In our game there were some interesting things going on as well. Future Hall of Fame member Pat Bradley won three majors on the LPGA Tour and on the men’s Tour the U.S. Open was won by 44-year old Raymond Floyd also a future inductee to the Hall of Fame. But who can forget the other win by an “old guy?” At the age of 46 without a Tour win in two years and major championship in six Jack Nicklaus gave us one for the ages.

His victory in that year’s Masters is still considered to be the greatest ever.

Fans watching the last nine holes that April Sunday could share the emotion the Golden Bear must have been feeling…and talk about performing under pressure! It’s been 30 years and still the nervousness, excitement and finally the elation when Nicklaus took his sixth Masters and 18th major championship is very real.

There are dozens of stories about what happening that day including the legend of Nicklaus’ putter, a Clay Long-designed MacGregor Response ZT 615, that compared with the then popular models looked like a kitchen utensil or maybe a garden tool. MacGregor took orders for 5,000 the Monday morning following.

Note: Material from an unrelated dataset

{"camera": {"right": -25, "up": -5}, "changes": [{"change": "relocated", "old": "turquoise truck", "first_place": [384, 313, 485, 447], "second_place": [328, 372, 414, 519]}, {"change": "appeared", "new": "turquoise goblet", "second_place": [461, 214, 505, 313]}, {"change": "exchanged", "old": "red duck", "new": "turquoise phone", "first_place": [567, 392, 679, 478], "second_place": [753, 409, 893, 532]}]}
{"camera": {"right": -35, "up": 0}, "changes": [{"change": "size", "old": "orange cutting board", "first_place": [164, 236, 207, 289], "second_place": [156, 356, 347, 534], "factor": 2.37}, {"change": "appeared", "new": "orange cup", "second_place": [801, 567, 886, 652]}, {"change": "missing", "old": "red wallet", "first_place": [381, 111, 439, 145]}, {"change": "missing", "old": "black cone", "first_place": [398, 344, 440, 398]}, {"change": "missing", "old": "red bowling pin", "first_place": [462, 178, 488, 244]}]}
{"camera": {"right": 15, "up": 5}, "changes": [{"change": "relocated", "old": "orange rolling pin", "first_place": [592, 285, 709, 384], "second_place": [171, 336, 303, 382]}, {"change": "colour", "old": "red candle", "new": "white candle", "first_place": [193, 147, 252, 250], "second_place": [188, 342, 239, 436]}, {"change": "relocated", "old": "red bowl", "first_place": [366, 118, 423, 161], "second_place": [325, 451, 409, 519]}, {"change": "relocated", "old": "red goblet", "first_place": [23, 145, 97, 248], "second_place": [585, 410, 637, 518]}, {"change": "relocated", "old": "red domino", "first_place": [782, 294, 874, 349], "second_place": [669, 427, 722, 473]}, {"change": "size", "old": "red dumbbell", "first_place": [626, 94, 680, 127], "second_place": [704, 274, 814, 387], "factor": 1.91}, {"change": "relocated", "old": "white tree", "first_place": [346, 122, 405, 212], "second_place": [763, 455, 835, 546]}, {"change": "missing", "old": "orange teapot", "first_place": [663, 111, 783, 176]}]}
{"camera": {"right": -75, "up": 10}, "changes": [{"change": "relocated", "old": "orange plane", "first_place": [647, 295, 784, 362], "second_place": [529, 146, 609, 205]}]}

My favorite story took place at the start of the week. As Nicklaus related it in his autobiography Jack Nicklaus: My Story written with Ken Bowden, he described a Tom McCollister column in the Atlanta Journal:

[McCollister was] announcing the demise of Jack Nicklaus, golfer. According to this piece I was finished, washed up, kaput, the clubs were rusted out, the Bear was off hibernating somewhere, it was all over and done with, forget it, hang ‘em up and go design golf courses or whatever.

Strong stuff and many agreed but the measure of Nicklaus the man was his reaction to this rather harsh opinion dismissing his ability. Again from his book:

[But] this one struck a nerve. “Finished, huh?” I said to myself. “All washed up, am I? Well, we’ll see about that this week.”

A clipping of the offending column stayed pasted to the rental house refrigerator courtesy of Nicklaus’ longtime friend John Montgomery and was undoubtedly a strong “I’ll-show-‘em” incentive each time Nicklaus passed.

His play on the back nine Sunday has taken on almost mythic status, written and talked about by commentators from Herbert Warren Wind (“nothing less than the most important accomplishment in golf since Bobby Jones’ Grand Slam in 1930”) to yours truly. However, Nicklaus himself points out the back nine charge of six under par wouldn’t have mattered if he hadn’t had some incredible luck on the eighth hole.

His drive on this steeply uphill par-5, known as Yellow Jasmine, was pushed slightly and wound up right of the fairway laying on pine needles with several trees blocking the route forward. The prudent play would have been to pitch back to the fairway, however at that point being even par for the round Nicklaus knew unless he started scoring better the tournament was out of reach.

Definitely a higher risk shot was called for.

There was a small opening that a perfectly struck shot might sneak through and with a slight fade the ball would miss the first two trees immediately in front of him and, if it stayed low enough long enough, others closer to the fairway. But he also could tell, if the ball wasn’t hit perfectly it was anybody’s guess where it would wind up and a bogey or worse a very real possibility.

With three wood in hand and taking his time he aligned the shot carefully. But when Nicklaus struck the ball though on the center of the clubface it started slightly right of the opening at which he was aiming, narrowly missed the first tree trunk and just barely passed through an even smaller gap in the branches. The ball did stay low though and curved further right to finish near the edge of the green, just the spot you want to be if you’re going to miss the putting surface,.

A pitch and two putts secured his par and gave Nicklaus the emotional boost from escaping potential disaster that set the stage for a seven under par run over the next ten holes for a final score of 65.

Thirty years ago it seemed fantastic…it still does today.